Exercise instructions: Write out all of the data without omission, exactly as shown.

-------- Input records --------

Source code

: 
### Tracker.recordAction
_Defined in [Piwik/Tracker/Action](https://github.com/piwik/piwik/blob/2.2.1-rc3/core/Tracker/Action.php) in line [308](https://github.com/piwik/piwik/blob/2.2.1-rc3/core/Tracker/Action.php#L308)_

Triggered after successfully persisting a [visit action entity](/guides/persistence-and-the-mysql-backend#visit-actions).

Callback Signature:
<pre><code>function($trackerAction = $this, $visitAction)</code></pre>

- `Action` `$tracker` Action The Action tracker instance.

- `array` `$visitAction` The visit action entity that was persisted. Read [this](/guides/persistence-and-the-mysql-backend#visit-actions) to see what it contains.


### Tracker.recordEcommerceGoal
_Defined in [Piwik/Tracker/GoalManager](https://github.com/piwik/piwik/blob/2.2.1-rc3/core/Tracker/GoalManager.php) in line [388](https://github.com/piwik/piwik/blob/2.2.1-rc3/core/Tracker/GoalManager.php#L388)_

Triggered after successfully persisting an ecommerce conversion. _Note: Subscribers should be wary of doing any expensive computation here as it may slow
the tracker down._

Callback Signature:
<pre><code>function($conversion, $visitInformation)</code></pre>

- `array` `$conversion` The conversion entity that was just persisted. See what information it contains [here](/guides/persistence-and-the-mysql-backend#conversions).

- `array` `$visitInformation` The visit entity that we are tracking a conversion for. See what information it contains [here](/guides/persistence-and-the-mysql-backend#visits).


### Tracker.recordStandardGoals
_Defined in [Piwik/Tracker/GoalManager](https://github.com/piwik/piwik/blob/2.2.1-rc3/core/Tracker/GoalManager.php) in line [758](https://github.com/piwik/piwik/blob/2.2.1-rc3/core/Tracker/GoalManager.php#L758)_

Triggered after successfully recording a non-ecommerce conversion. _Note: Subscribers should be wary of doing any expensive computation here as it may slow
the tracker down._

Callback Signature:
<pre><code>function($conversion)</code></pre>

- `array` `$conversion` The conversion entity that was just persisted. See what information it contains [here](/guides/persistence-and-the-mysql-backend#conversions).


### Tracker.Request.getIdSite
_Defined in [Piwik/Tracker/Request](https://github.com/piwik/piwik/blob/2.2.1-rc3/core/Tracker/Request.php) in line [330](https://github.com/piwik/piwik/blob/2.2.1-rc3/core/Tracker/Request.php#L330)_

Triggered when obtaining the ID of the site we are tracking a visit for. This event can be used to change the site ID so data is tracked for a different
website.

--------

Expected answer:
Source code

: 
### Tracker.recordAction
_Defined in [Piwik/Tracker/Action](https://github.com/piwik/piwik/blob/2.2.1-rc3/core/Tracker/Action.php) in line [308](https://github.com/piwik/piwik/blob/2.2.1-rc3/core/Tracker/Action.php#L308)_

Triggered after successfully persisting a [visit action entity](/guides/persistence-and-the-mysql-backend#visit-actions).

Callback Signature:
<pre><code>function($trackerAction = $this, $visitAction)</code></pre>

- `Action` `$tracker` Action The Action tracker instance.

- `array` `$visitAction` The visit action entity that was persisted. Read [this](/guides/persistence-and-the-mysql-backend#visit-actions) to see what it contains.


### Tracker.recordEcommerceGoal
_Defined in [Piwik/Tracker/GoalManager](https://github.com/piwik/piwik/blob/2.2.1-rc3/core/Tracker/GoalManager.php) in line [388](https://github.com/piwik/piwik/blob/2.2.1-rc3/core/Tracker/GoalManager.php#L388)_

Triggered after successfully persisting an ecommerce conversion. _Note: Subscribers should be wary of doing any expensive computation here as it may slow
the tracker down._

Callback Signature:
<pre><code>function($conversion, $visitInformation)</code></pre>

- `array` `$conversion` The conversion entity that was just persisted. See what information it contains [here](/guides/persistence-and-the-mysql-backend#conversions).

- `array` `$visitInformation` The visit entity that we are tracking a conversion for. See what information it contains [here](/guides/persistence-and-the-mysql-backend#visits).


### Tracker.recordStandardGoals
_Defined in [Piwik/Tracker/GoalManager](https://github.com/piwik/piwik/blob/2.2.1-rc3/core/Tracker/GoalManager.php) in line [758](https://github.com/piwik/piwik/blob/2.2.1-rc3/core/Tracker/GoalManager.php#L758)_

Triggered after successfully recording a non-ecommerce conversion. _Note: Subscribers should be wary of doing any expensive computation here as it may slow
the tracker down._

Callback Signature:
<pre><code>function($conversion)</code></pre>

- `array` `$conversion` The conversion entity that was just persisted. See what information it contains [here](/guides/persistence-and-the-mysql-backend#conversions).


### Tracker.Request.getIdSite
_Defined in [Piwik/Tracker/Request](https://github.com/piwik/piwik/blob/2.2.1-rc3/core/Tracker/Request.php) in line [330](https://github.com/piwik/piwik/blob/2.2.1-rc3/core/Tracker/Request.php#L330)_

Triggered when obtaining the ID of the site we are tracking a visit for. This event can be used to change the site ID so data is tracked for a different
website.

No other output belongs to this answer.